«Tennis, Italian Style». Basterebbe l’omaggio che il celebre columnist statunitense Jon Wertheim fece sulle pagine di Sports Illustrated nel 2002, a misurare la grandezza e l’originalità di Gianni Clerici e Rino Tommasi nel raccontare il tennis in televisione. Una rivista sportiva internazionale (poi l’articolo venne più volte ripreso anche da altre testate) dedicava spazio a una coppia di telecronisti italiani e al loro curioso modo di commentare gli Us Open, uno stile, appunto, stretto tra precisione e colore, tra competenza e fantasia.

Dopo Clerici, scomparso nel giugno del 2022, anche l’altra anima di quell’iconico duo ci ha lasciati all’età di novant’anni, proprio mentre il movimento tennistico nazionale ha raggiunto il suo apice adagiandosi su vette mai toccate prima. Veronese, ma fortemente legato anche a San Benedetto del Tronto dove frequentò il liceo, Tommasi si è avvicinato allo sport da atleta, vincendo diversi titoli di campione italiano universitario di tennis e conquistando anche due medaglie di bronzo ai Giochi mondiali studenteschi negli anni Cinquanta.

L’altro amore: la boxe

L’attrazione per il giornalismo avvenne sin dagli anni dell’università, sia come redattore di Tuttosport e Gazzetta dello Sport, sia curando le pubblicazioni del mensile specialistico Tennis Club. Un’attività a cui Tommasi affiancò sempre anche l’impegno diretto nella pratica sportiva e nell’organizzazione degli eventi delle sue discipline predilette: il tennis e il pugilato, l’altro grande amore della sua lunga carriera.

Per tutti gli anni Sessanta animerà incontri e tornei della boxe fino a quello del novembre 1969 tra Nino Benvenuti e Luis Rodríguez, trasmesso dalla Rai e che gli farà dire che «la boxe è finita» perché ormai fagocitata, come altri sport, dalle logiche televisive.

Alla televisione, però, Tommasi passerà presto, dapprima nel 1981 come direttore dei servizi sportivi della neonata Canale 5 (primo giornalista a ricoprire questo ruolo in casa Fininvest) e poi, dieci anni più tardi, a Telepiù, il canale satellitare che portò in Italia la pay-tv, con la trasformazione del contenuto sportivo in prodotto pregiato e fruibile solamente dietro abbonamento.

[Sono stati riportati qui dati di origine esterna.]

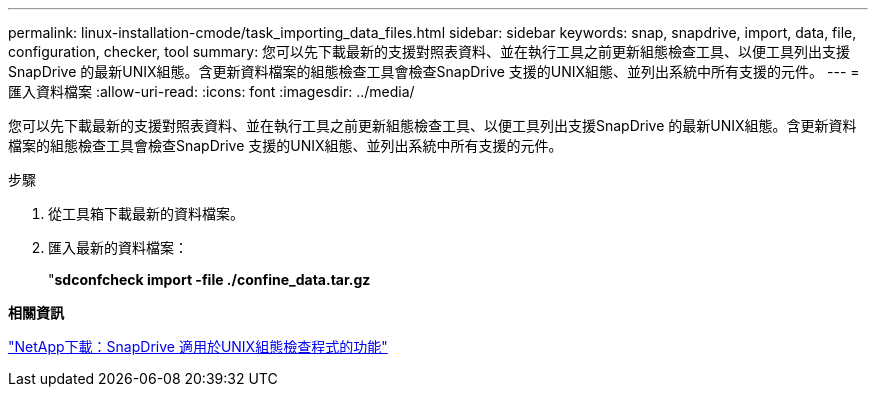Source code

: ---
permalink: linux-installation-cmode/task_importing_data_files.html 
sidebar: sidebar 
keywords: snap, snapdrive, import, data, file, configuration, checker, tool 
summary: 您可以先下載最新的支援對照表資料、並在執行工具之前更新組態檢查工具、以便工具列出支援SnapDrive 的最新UNIX組態。含更新資料檔案的組態檢查工具會檢查SnapDrive 支援的UNIX組態、並列出系統中所有支援的元件。 
---
= 匯入資料檔案
:allow-uri-read: 
:icons: font
:imagesdir: ../media/


[role="lead"]
您可以先下載最新的支援對照表資料、並在執行工具之前更新組態檢查工具、以便工具列出支援SnapDrive 的最新UNIX組態。含更新資料檔案的組態檢查工具會檢查SnapDrive 支援的UNIX組態、並列出系統中所有支援的元件。

.步驟
. 從工具箱下載最新的資料檔案。
. 匯入最新的資料檔案：
+
"*sdconfcheck import -file ./confine_data.tar.gz*



*相關資訊*

http://mysupport.netapp.com/NOW/download/tools/snapdrive_config_checker_unix/["NetApp下載：SnapDrive 適用於UNIX組態檢查程式的功能"]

Al pugilato non rinunciò mai veramente, ideando ai tempi di Canale 5 la rubrica “La grande boxe”, rotocalco settimanale che contribuì ad alimentare la curiosità verso la storia e la tecnica di uno sport di nobile ed eccellente tradizione nazionale e depurandolo da un’idea distorta di violenza e marginalizzazione; rese popolari anche in Italia gli sport a stelle e strisce come il football americano.

La coppia con Clerici

Ma fu soprattutto con il tennis che raggiunse i più elevati livelli professionali, in quelle telecronache in coppia con Gianni Clerici avviate sulle frequenze di Tele Capodistria, il canale ponte tra Italia e Jugoslavia, uno dei più interessanti esperimenti di programmazione a trazione sportiva quando ancora non esisteva il concetto di tv tematica né quello di telecronaca a più voci.

Tommasi era il dato, la statistica, il compendio maniacale; Clerici l’estro, l’elzeviro, la suggestione capace di prendere traiettorie sghembe (Rino coniò per il compagno di strada il fulminante soprannome di “Dottor Divago”).

Nella sua carriera giornalistica, Tommasi ha incarnato quell’equilibrio essenziale di rigore e ironia, di garbo e puntualità, inventando locuzioni divenute celebri come il “circoletto rosso” per esprimere un punto di rara bellezza nel tennis, che rivelava ancora una volta quel suo gusto per l’annotazione, per il non lasciare mai nulla di sospeso.

Se, per usare le parole di David Foster Wallace, il tennis «è un’esperienza religiosa», Tommasi ne è stato un profeta razionale e geometrico, tradizionalista e conservatore anche nella visione del mondo, custode di un dogma che solo l’amico e collega Clerici riusciva (a fatica) a scalfire e ammorbidire.